A demonstration with women driving cars to protest Saudi Arabia's law prohibiting women from driving has been met with a Faceback campaign asking men to whip the female drivers, several outlets reported today.
The Facebook campaign called "The Iqal Campaign: June 17 for preventing women from driving," is a page in Arabic that calls for men to use the iqal, or thick cord from the traditional headdress worn by many men in the Gulf region, to beat women found driving on that day of protest, according to Agence France Presse. According to one screen shot, there were more than 6,000 "Likes."
The campaign comes in response to a planned June 17 protest by Saudi women who will drive their cars in defiance of the kingdom's ban. The action has also been spurred by the imprisonment of Manal al-Sharif, a Saudi woman arrested for driving. Pages in favor of al-Sharif and Saudi women driving have also sprouted up on Facebook.
Several prominent male Saudi journalists and novelists have also lent support to women driving and expressed dismay at the Iqal Campaign.
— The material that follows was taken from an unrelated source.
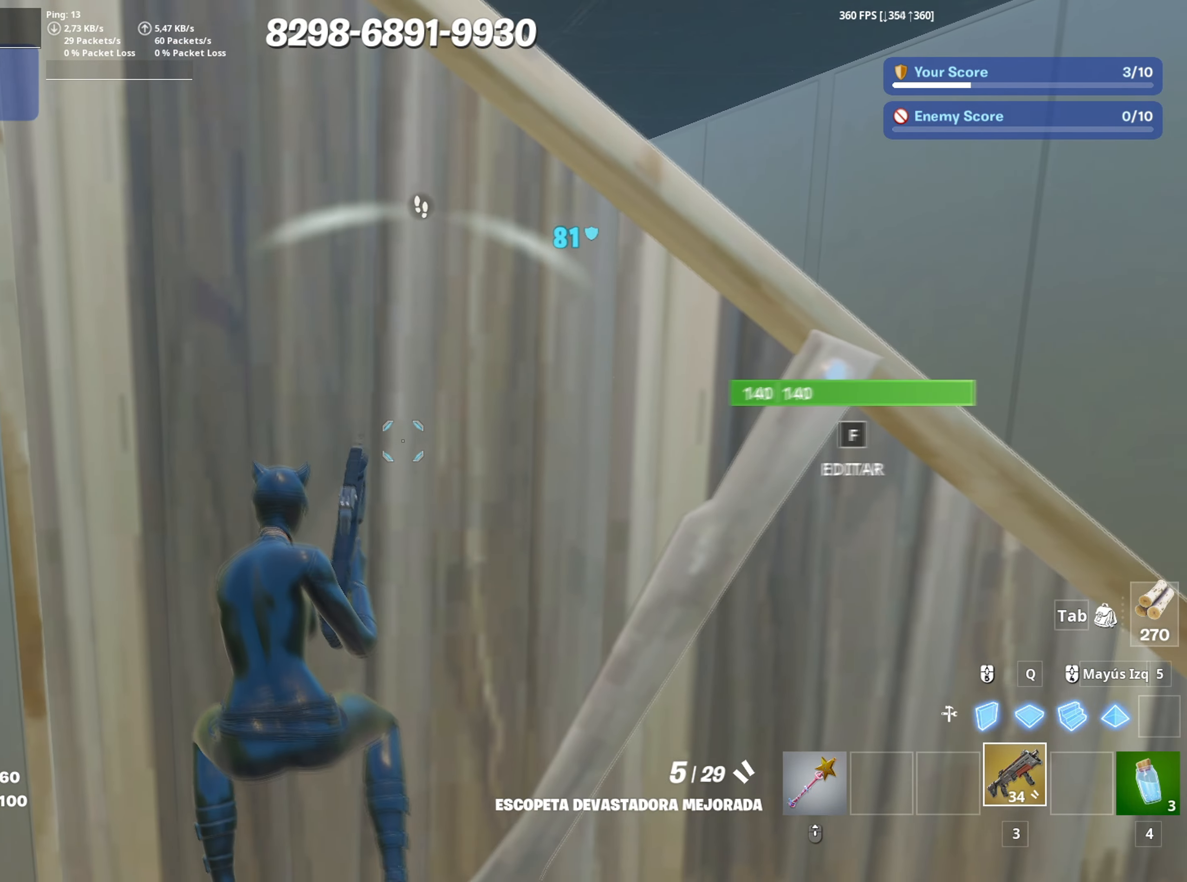
{"keys": ["d"], "mouse": [], "mouse_move": "left", "events": []}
Facebook removed the page Wednesday for "violating our standards against threats of violence," a spokeswoman told Press:Here. “Specifically, we're sensitive to content that includes pornography, harassment of private individuals, direct statements of hate against protected groups of people, and actionable threats of violence."
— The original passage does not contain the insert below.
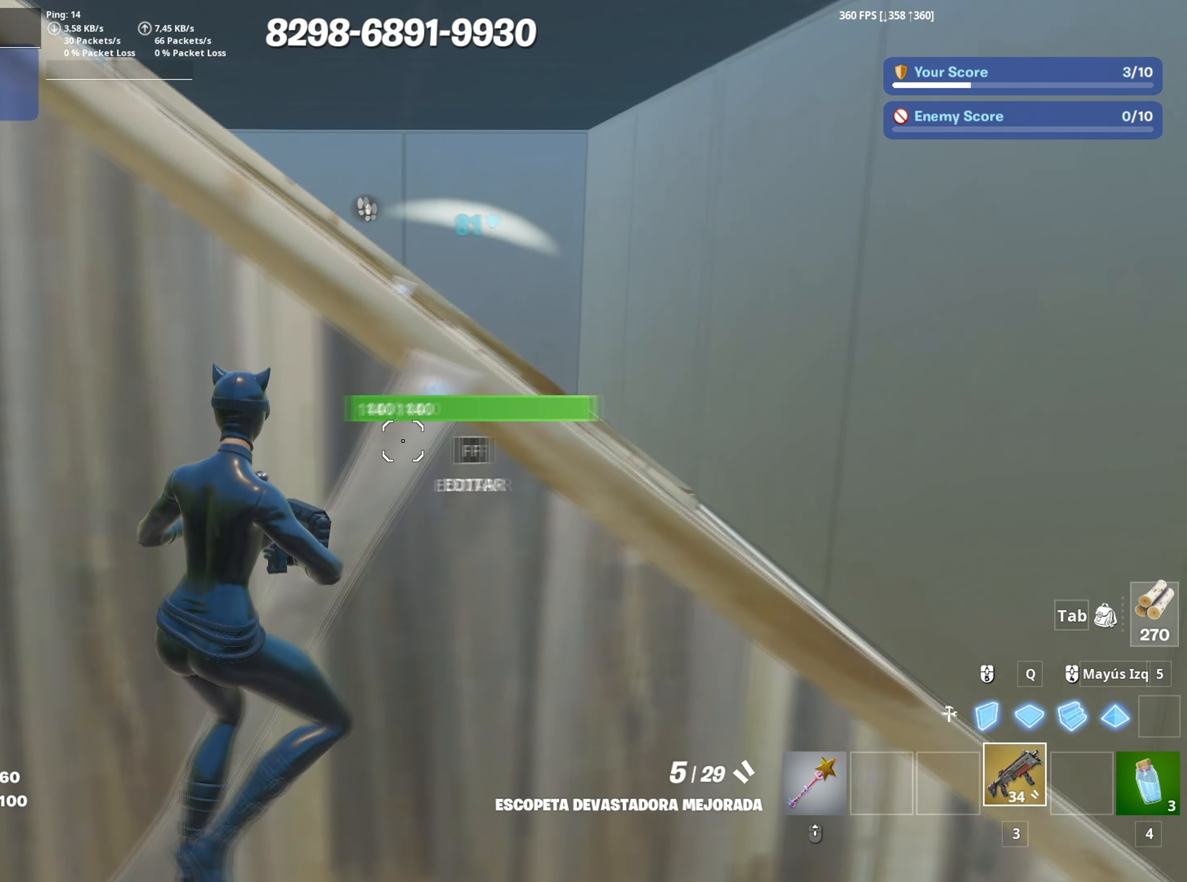
{"keys": ["d"], "mouse": [], "mouse_move": "left", "events": [[67, "a", "down"], [83, "d", "up"], [400, "d", "down"], [450, "a", "up"]]}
While the campaign's Facebook page seems to have disappeared from view, there's still a cached view here.
Like any country, Saudi Arabia has its whackjobs, and one proposing to whip women for driving is similar to those in the United States advocating burning the Koran or that Jesus hates gays. However, in a place where religious police have as much authority as actual law enforcement, these kinds of pages and sentiments can have more serious consequences.